Only the count is expected: the number of lines below that contain "wrist".
** Opening Provided material block **
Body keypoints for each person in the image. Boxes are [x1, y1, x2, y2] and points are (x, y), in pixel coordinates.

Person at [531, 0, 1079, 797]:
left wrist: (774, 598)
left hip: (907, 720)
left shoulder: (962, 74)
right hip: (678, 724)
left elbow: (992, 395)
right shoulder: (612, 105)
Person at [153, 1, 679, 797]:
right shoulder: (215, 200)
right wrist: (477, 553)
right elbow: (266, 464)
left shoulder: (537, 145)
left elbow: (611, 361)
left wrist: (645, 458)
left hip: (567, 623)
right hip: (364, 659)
** Closing Provided material block **
** Opening Provided material block **
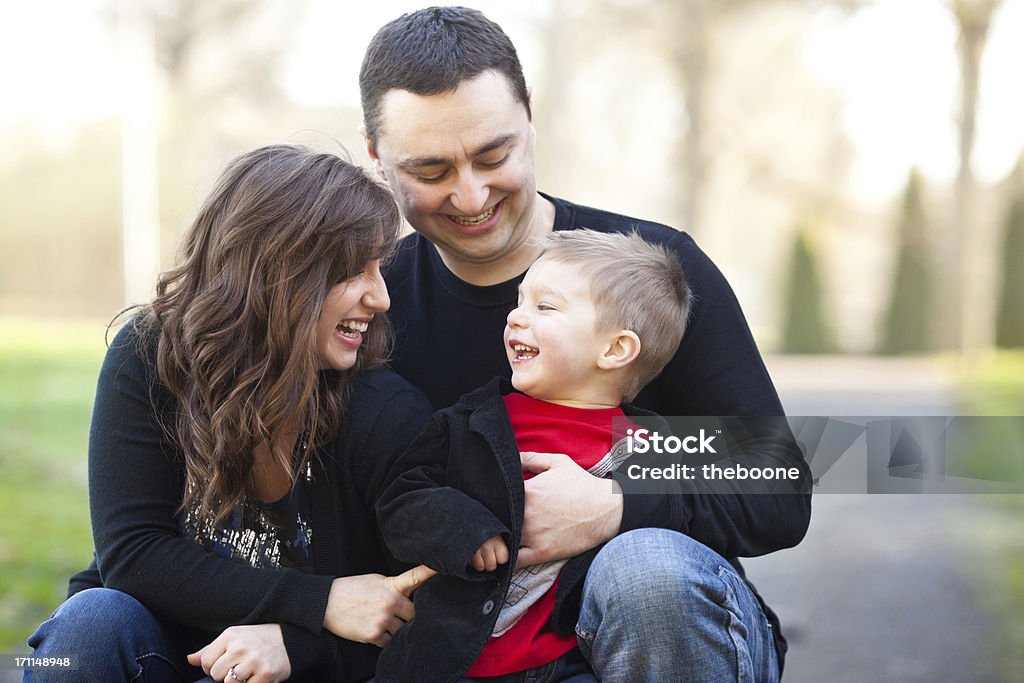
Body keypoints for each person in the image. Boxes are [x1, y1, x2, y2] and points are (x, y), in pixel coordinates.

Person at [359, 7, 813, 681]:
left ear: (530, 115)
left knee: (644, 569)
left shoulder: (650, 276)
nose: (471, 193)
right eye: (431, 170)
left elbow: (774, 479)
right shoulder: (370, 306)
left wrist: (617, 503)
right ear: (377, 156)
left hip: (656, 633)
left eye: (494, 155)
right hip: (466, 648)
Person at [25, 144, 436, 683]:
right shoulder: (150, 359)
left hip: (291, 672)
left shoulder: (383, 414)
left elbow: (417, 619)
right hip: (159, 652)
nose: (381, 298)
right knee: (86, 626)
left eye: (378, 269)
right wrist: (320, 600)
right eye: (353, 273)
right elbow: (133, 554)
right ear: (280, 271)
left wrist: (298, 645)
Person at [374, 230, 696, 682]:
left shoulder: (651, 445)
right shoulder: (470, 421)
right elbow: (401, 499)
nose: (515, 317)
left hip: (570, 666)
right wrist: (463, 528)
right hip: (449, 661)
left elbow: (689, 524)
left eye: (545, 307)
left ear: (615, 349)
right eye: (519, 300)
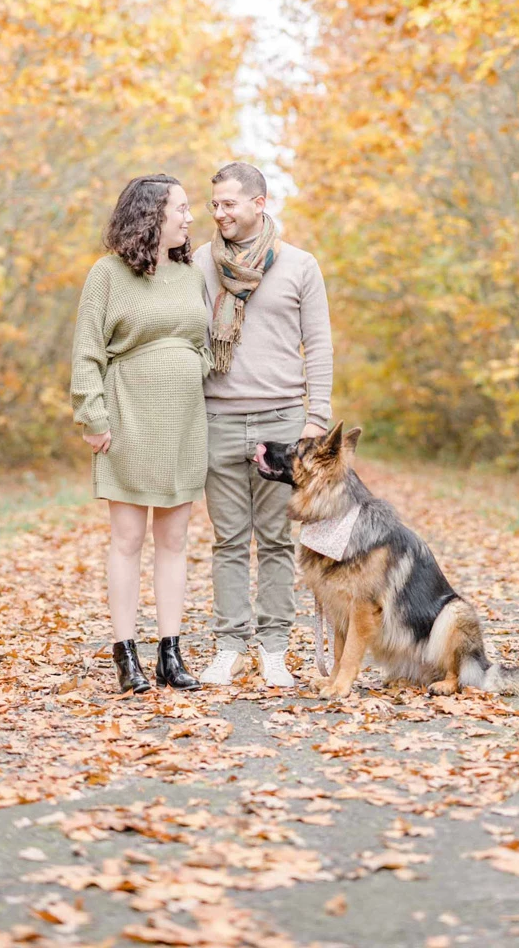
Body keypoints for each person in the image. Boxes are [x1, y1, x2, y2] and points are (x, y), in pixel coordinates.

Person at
** Closing Provided material block **
* Answer *
7